▶ WHAT TO PRODUCE
Which lines of the data contain the string "macros"? Show each of them.
--- MATERIALS PROVIDED Enclosed Below ---
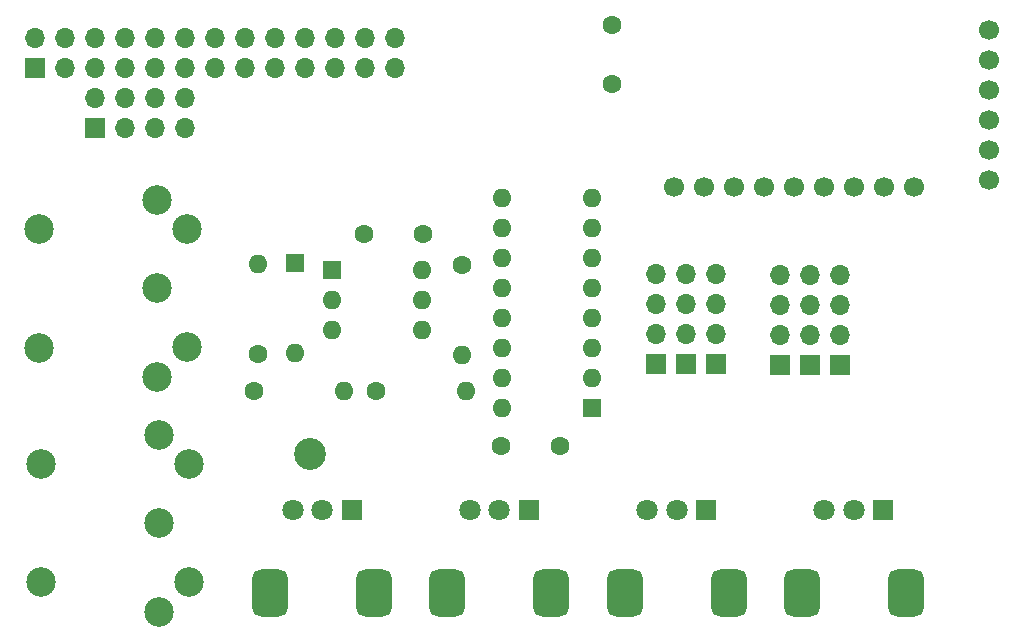
<source format=gbs>
G04 #@! TF.GenerationSoftware,KiCad,Pcbnew,(6.0.5)*
G04 #@! TF.CreationDate,2022-08-31T18:22:49+01:00*
G04 #@! TF.ProjectId,RPi-V1-Synth-IOBoard,5250692d-5631-42d5-9379-6e74682d494f,rev?*
G04 #@! TF.SameCoordinates,Original*
G04 #@! TF.FileFunction,Soldermask,Bot*
G04 #@! TF.FilePolarity,Negative*
%FSLAX46Y46*%
G04 Gerber Fmt 4.6, Leading zero omitted, Abs format (unit mm)*
G04 Created by KiCad (PCBNEW (6.0.5)) date 2022-08-31 18:22:49*
%MOMM*%
%LPD*%
G01*
G04 APERTURE LIST*
G04 Aperture macros list*
%AMRoundRect*
0 Rectangle with rounded corners*
0 $1 Rounding radius*
0 $2 $3 $4 $5 $6 $7 $8 $9 X,Y pos of 4 corners*
0 Add a 4 corners polygon primitive as box body*
4,1,4,$2,$3,$4,$5,$6,$7,$8,$9,$2,$3,0*
0 Add four circle primitives for the rounded corners*
1,1,$1+$1,$2,$3*
1,1,$1+$1,$4,$5*
1,1,$1+$1,$6,$7*
1,1,$1+$1,$8,$9*
0 Add four rect primitives between the rounded corners*
20,1,$1+$1,$2,$3,$4,$5,0*
20,1,$1+$1,$4,$5,$6,$7,0*
20,1,$1+$1,$6,$7,$8,$9,0*
20,1,$1+$1,$8,$9,$2,$3,0*%
G04 Aperture macros list end*
%ADD10C,2.499360*%
%ADD11R,1.700000X1.700000*%
%ADD12O,1.700000X1.700000*%
%ADD13R,1.800000X1.800000*%
%ADD14C,1.800000*%
%ADD15RoundRect,0.750000X-0.750000X1.250000X-0.750000X-1.250000X0.750000X-1.250000X0.750000X1.250000X0*%
%ADD16C,1.600000*%
%ADD17R,1.600000X1.600000*%
%ADD18O,1.600000X1.600000*%
%ADD19C,2.700000*%
%ADD20C,1.700000*%
G04 APERTURE END LIST*
D10*
X156083000Y-141472920D03*
X158584900Y-153967180D03*
X156085540Y-148971000D03*
X156083000Y-156469080D03*
X158584900Y-143974820D03*
X146088100Y-153972260D03*
X146088100Y-143969740D03*
D11*
X198348600Y-155346400D03*
D12*
X198348600Y-152806400D03*
X198348600Y-150266400D03*
X198348600Y-147726400D03*
D11*
X200888600Y-155346400D03*
D12*
X200888600Y-152806400D03*
X200888600Y-150266400D03*
X200888600Y-147726400D03*
D11*
X203428600Y-155346400D03*
D12*
X203428600Y-152806400D03*
X203428600Y-150266400D03*
X203428600Y-147726400D03*
D13*
X172561800Y-167762200D03*
D14*
X170061800Y-167762200D03*
X167561800Y-167762200D03*
D15*
X174461800Y-174762200D03*
X165661800Y-174762200D03*
D13*
X217561800Y-167762200D03*
D14*
X215061800Y-167762200D03*
X212561800Y-167762200D03*
D15*
X219461800Y-174762200D03*
X210661800Y-174762200D03*
D13*
X202561800Y-167762200D03*
D14*
X200061800Y-167762200D03*
X197561800Y-167762200D03*
D15*
X204461800Y-174762200D03*
X195661800Y-174762200D03*
D13*
X187561800Y-167762200D03*
D14*
X185061800Y-167762200D03*
X182561800Y-167762200D03*
D15*
X189461800Y-174762200D03*
X180661800Y-174762200D03*
D11*
X211328000Y-155412600D03*
D12*
X211328000Y-152872600D03*
X211328000Y-150332600D03*
X211328000Y-147792600D03*
D11*
X213868000Y-155412600D03*
D12*
X213868000Y-152872600D03*
X213868000Y-150332600D03*
X213868000Y-147792600D03*
D11*
X208788000Y-155412600D03*
D12*
X208788000Y-152872600D03*
X208788000Y-150332600D03*
X208788000Y-147792600D03*
D16*
X190206000Y-162280600D03*
X185206000Y-162280600D03*
D17*
X192938400Y-159131000D03*
D18*
X192938400Y-156591000D03*
X192938400Y-154051000D03*
X192938400Y-151511000D03*
X192938400Y-148971000D03*
X192938400Y-146431000D03*
X192938400Y-143891000D03*
X192938400Y-141351000D03*
X185318400Y-141351000D03*
X185318400Y-143891000D03*
X185318400Y-146431000D03*
X185318400Y-148971000D03*
X185318400Y-151511000D03*
X185318400Y-154051000D03*
X185318400Y-156591000D03*
X185318400Y-159131000D03*
D19*
X169000000Y-163000000D03*
D11*
X145755360Y-130279140D03*
D12*
X145755360Y-127739140D03*
X148295360Y-130279140D03*
X148295360Y-127739140D03*
X150835360Y-130279140D03*
X150835360Y-127739140D03*
X153375360Y-130279140D03*
X153375360Y-127739140D03*
X155915360Y-130279140D03*
X155915360Y-127739140D03*
X158455360Y-130279140D03*
X158455360Y-127739140D03*
X160995360Y-130279140D03*
X160995360Y-127739140D03*
X163535360Y-130279140D03*
X163535360Y-127739140D03*
X166075360Y-130279140D03*
X166075360Y-127739140D03*
X168615360Y-130279140D03*
X168615360Y-127739140D03*
X171155360Y-130279140D03*
X171155360Y-127739140D03*
X173695360Y-130279140D03*
X173695360Y-127739140D03*
X176235360Y-130279140D03*
X176235360Y-127739140D03*
D17*
X170850400Y-147411600D03*
D18*
X170850400Y-149951600D03*
X170850400Y-152491600D03*
X178470400Y-152491600D03*
X178470400Y-149951600D03*
X178470400Y-147411600D03*
D16*
X181889400Y-146964400D03*
D18*
X181889400Y-154584400D03*
D16*
X164261800Y-157632400D03*
D18*
X171881800Y-157632400D03*
D16*
X174625000Y-157632400D03*
D18*
X182245000Y-157632400D03*
D16*
X164592000Y-154533600D03*
D18*
X164592000Y-146913600D03*
D11*
X150835360Y-135359140D03*
D12*
X150835360Y-132819140D03*
X153375360Y-135359140D03*
X153375360Y-132819140D03*
X155915360Y-135359140D03*
X155915360Y-132819140D03*
X158455360Y-135359140D03*
X158455360Y-132819140D03*
D10*
X156235400Y-161361120D03*
X158737300Y-173855380D03*
X156237940Y-168859200D03*
X156235400Y-176357280D03*
X158737300Y-163863020D03*
X146240500Y-173860460D03*
X146240500Y-163857940D03*
D17*
X167767000Y-146786600D03*
D18*
X167767000Y-154406600D03*
D16*
X194614800Y-131644400D03*
X194614800Y-126644400D03*
X178551200Y-144373600D03*
X173551200Y-144373600D03*
D20*
X220172000Y-140399200D03*
X217632000Y-140399200D03*
X215092000Y-140399200D03*
X212552000Y-140399200D03*
X210012000Y-140399200D03*
X207472000Y-140399200D03*
X204932000Y-140399200D03*
X202392000Y-140399200D03*
X199852000Y-140399200D03*
X226522000Y-139764200D03*
X226522000Y-137224200D03*
X226522000Y-134684200D03*
X226522000Y-132144200D03*
X226522000Y-129604200D03*
X226522000Y-127064200D03*
M02*

</source>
--- End of Enclosed MATERIALS PROVIDED ---
▶ EXPECTED OUTPUT
G04 Aperture macros list*
G04 Aperture macros list end*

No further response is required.